Built in the 7th century, the Jokhang Temple is one of Lhasa’s most recognizable and sacred structures. The temple and its surrounding street, Barkhor Street are of historical and symbolic importance to the culture and identity of millions of Tibetan people in the Tibet Autonomous Region and now scattered around the world. It is also a UNESCO World Heritage Site as part of the “historical ensemble of the Potala Palace”.
Yet, the Chinese government has now revealed plans to build a shopping mall on the site, and fears that this may seriously endanger the site are escalating among the Tibetan and international community.
This is not the first time Chinese development policies have caused such concerns and outrage. The ancient city of Kashgar in the Xinjiang Uyghur Autonomous region has become unrecognizable with the destruction of many of its historical sites. The government’s narrative then was that most of the city’s structures were faulty and vulnerable to earthquakes. This had some credibility and was especially relevant in the backdrop of the 2008 Sichuan earthquake, which claimed the lives of around 70,000 people. Yet today more than half of the city’s old town has been destroyed and replaced with high rise apartments and shopping malls.
The European Parliament passed a resolution calling for “culture-sensitive methods of renovation” and condemning Beijing’s past demolition of “historical buildings without considering the loss of priceless historical and cultural heritage” and “without giving priority to their preservation”.
Barkhor and Jokhang’s symbolic importance have made it the site of protests by Tibetans against the policies and actions of the Chinese government. In 2008, unrest in the region led to a crackdown by the authorities that left 12 people dead. According to reports, a self immolation may have taken place in front of the temple. Since 2009, more than 100 Tibetans have set themselves on fire protesting Chinese “repression” and calling for the return of the fourteenth Dalai Lama, currently in exile in India to Tibet.

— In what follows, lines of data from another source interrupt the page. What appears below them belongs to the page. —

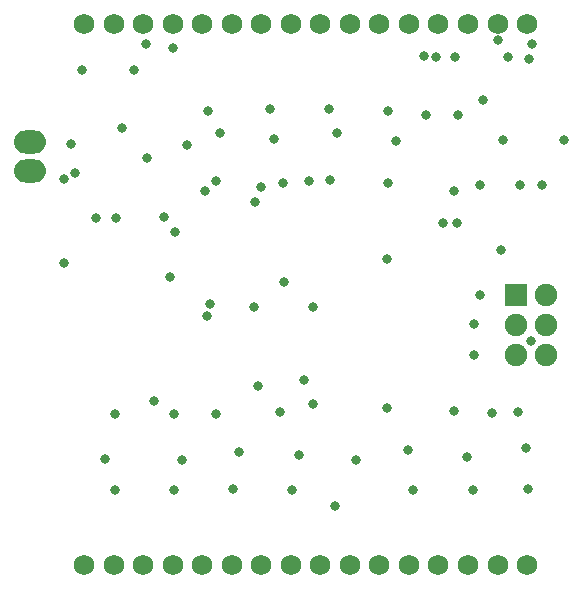
<source format=gbs>
G04 Layer_Color=16711935*
%FSLAX25Y25*%
%MOIN*%
G70*
G01*
G75*
%ADD41O,0.10642X0.07690*%
%ADD42C,0.07493*%
%ADD43R,0.07493X0.07493*%
%ADD44C,0.06800*%
%ADD45C,0.03162*%
D41*
X18504Y147047D02*
D03*
Y156890D02*
D03*
D42*
X190709Y85905D02*
D03*
X180709D02*
D03*
X190709Y95906D02*
D03*
X180709D02*
D03*
X190709Y105905D02*
D03*
D43*
X180709D02*
D03*
D44*
X36602Y15929D02*
D03*
X46445D02*
D03*
X56287D02*
D03*
X75972D02*
D03*
X66130D02*
D03*
X95657D02*
D03*
X85815D02*
D03*
X115342D02*
D03*
X105500D02*
D03*
X135028D02*
D03*
X125185D02*
D03*
X154713D02*
D03*
X144870D02*
D03*
X174398D02*
D03*
X164555D02*
D03*
X184240D02*
D03*
Y196047D02*
D03*
X164555D02*
D03*
X174398D02*
D03*
X144870D02*
D03*
X154713D02*
D03*
X125185D02*
D03*
X135028D02*
D03*
X105500D02*
D03*
X115342D02*
D03*
X85815D02*
D03*
X95657D02*
D03*
X66130D02*
D03*
X75972D02*
D03*
X56287D02*
D03*
X46445D02*
D03*
X36602D02*
D03*
D45*
X153937Y185039D02*
D03*
X160236D02*
D03*
X177953Y185071D02*
D03*
X185039Y184645D02*
D03*
X185827Y189370D02*
D03*
X196457Y157480D02*
D03*
X174409Y190945D02*
D03*
X176378Y157480D02*
D03*
X161268Y165748D02*
D03*
X189370Y142520D02*
D03*
X181890D02*
D03*
X159843Y140551D02*
D03*
X168504Y142520D02*
D03*
X150000Y185433D02*
D03*
X161024Y129921D02*
D03*
X156299D02*
D03*
X175591Y120866D02*
D03*
X169685Y170866D02*
D03*
X150394Y165748D02*
D03*
X77953Y167323D02*
D03*
X70866Y155905D02*
D03*
X57480Y151575D02*
D03*
X66142Y188189D02*
D03*
X57087Y189370D02*
D03*
X49213Y161417D02*
D03*
X80564Y143701D02*
D03*
X32087Y156102D02*
D03*
X35827Y180709D02*
D03*
X33464Y146456D02*
D03*
X76772Y140551D02*
D03*
X63386Y131890D02*
D03*
X95669Y141732D02*
D03*
X40551Y131496D02*
D03*
X93701Y137008D02*
D03*
X47244Y131496D02*
D03*
X66929Y126772D02*
D03*
X53150Y180709D02*
D03*
X109843Y77559D02*
D03*
X103150Y110236D02*
D03*
X65354Y111810D02*
D03*
X78569Y102756D02*
D03*
X93307Y101969D02*
D03*
X112992D02*
D03*
X137402Y117717D02*
D03*
X29921Y116535D02*
D03*
X77559Y98819D02*
D03*
X185512Y90551D02*
D03*
X29921Y144488D02*
D03*
X144488Y54331D02*
D03*
X146063Y40945D02*
D03*
X43701Y51181D02*
D03*
X46850Y40945D02*
D03*
X66535D02*
D03*
X86221Y41339D02*
D03*
X105905Y40945D02*
D03*
X184646Y41339D02*
D03*
X166142Y40945D02*
D03*
X81889Y159842D02*
D03*
X118110Y167717D02*
D03*
X140551Y157087D02*
D03*
X120865Y159842D02*
D03*
X100000Y157874D02*
D03*
X98425Y167717D02*
D03*
X183858Y54724D02*
D03*
X164173Y51968D02*
D03*
X120079Y35433D02*
D03*
X69291Y50787D02*
D03*
X88188Y53543D02*
D03*
X108268Y52362D02*
D03*
X127165Y50787D02*
D03*
X172441Y66535D02*
D03*
X166535Y96063D02*
D03*
X94488Y75590D02*
D03*
X166535Y85827D02*
D03*
X59842Y70472D02*
D03*
X168504Y105905D02*
D03*
X102756Y143307D02*
D03*
X111417Y143701D02*
D03*
X118504Y144095D02*
D03*
X137795Y143307D02*
D03*
Y167028D02*
D03*
X46850Y66142D02*
D03*
X66535D02*
D03*
X80709D02*
D03*
X101969Y66929D02*
D03*
X181102D02*
D03*
X159843Y67323D02*
D03*
X137402Y68110D02*
D03*
X112992Y69685D02*
D03*
M02*

</source>
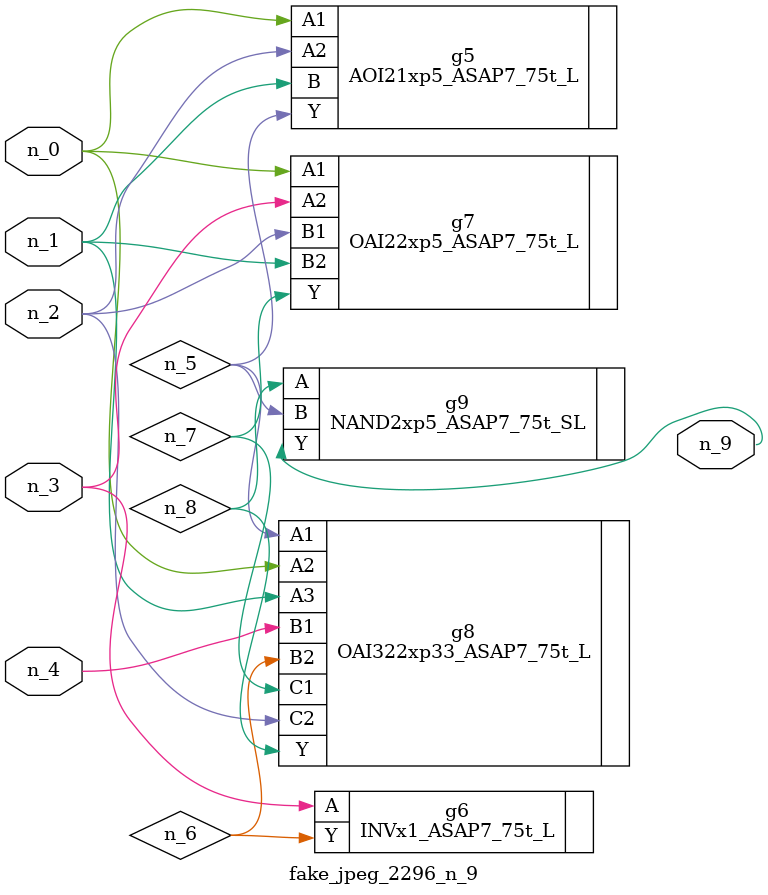
<source format=v>
module fake_jpeg_2296_n_9 (n_3, n_2, n_1, n_0, n_4, n_9);

input n_3;
input n_2;
input n_1;
input n_0;
input n_4;

output n_9;

wire n_8;
wire n_6;
wire n_5;
wire n_7;

AOI21xp5_ASAP7_75t_L g5 ( 
.A1(n_0),
.A2(n_2),
.B(n_1),
.Y(n_5)
);

INVx1_ASAP7_75t_L g6 ( 
.A(n_3),
.Y(n_6)
);

OAI22xp5_ASAP7_75t_L g7 ( 
.A1(n_0),
.A2(n_3),
.B1(n_2),
.B2(n_1),
.Y(n_7)
);

OAI322xp33_ASAP7_75t_L g8 ( 
.A1(n_5),
.A2(n_0),
.A3(n_1),
.B1(n_4),
.B2(n_6),
.C1(n_7),
.C2(n_2),
.Y(n_8)
);

NAND2xp5_ASAP7_75t_SL g9 ( 
.A(n_8),
.B(n_5),
.Y(n_9)
);


endmodule
</source>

Activists now allege that the transformation of the region into a commercial zone may be aimed at preventing such movements. Further, the forced resettling of people from the region will also lead to fewer Tibetans inhabiting one of their most important areas. Currently, Han Chinese outnumber ethnic Tibetans in the Tibet Autonomous Region.
The Chinese government however claims that they are simply updating Barkhor’s infrastructure by building “heating facilities, removing fire hazards, improving sanitation services, regulating signs and dismantling illegally built structures.”
Still young, already the 21st century has seen the tragic destruction of ancient sites of global importance, with the dynamiting of the Buddhas of Bamiyan by the Taliban in 2001 and the more recent torching of the Ahmed Baba institute and the razing of ancient Sufi shrines in Mali’s Timbuktu by Ansar Dine being painful examples. A study by the United Nations Educational, Scientific and Cultural Organization (UNESCO) states that more than 80 percent of historical sites that have been damaged in this century have been due to human action, adding “the fact that even designated UNESCO World Heritage sites are suffering neglect, damage, and loss suggests the large scale of the global crisis”.
As for Tibet, these developments are simply the latest in a series of Chinese policies that have been destroying the social fabric and cultural heritage of an ancient land and its people.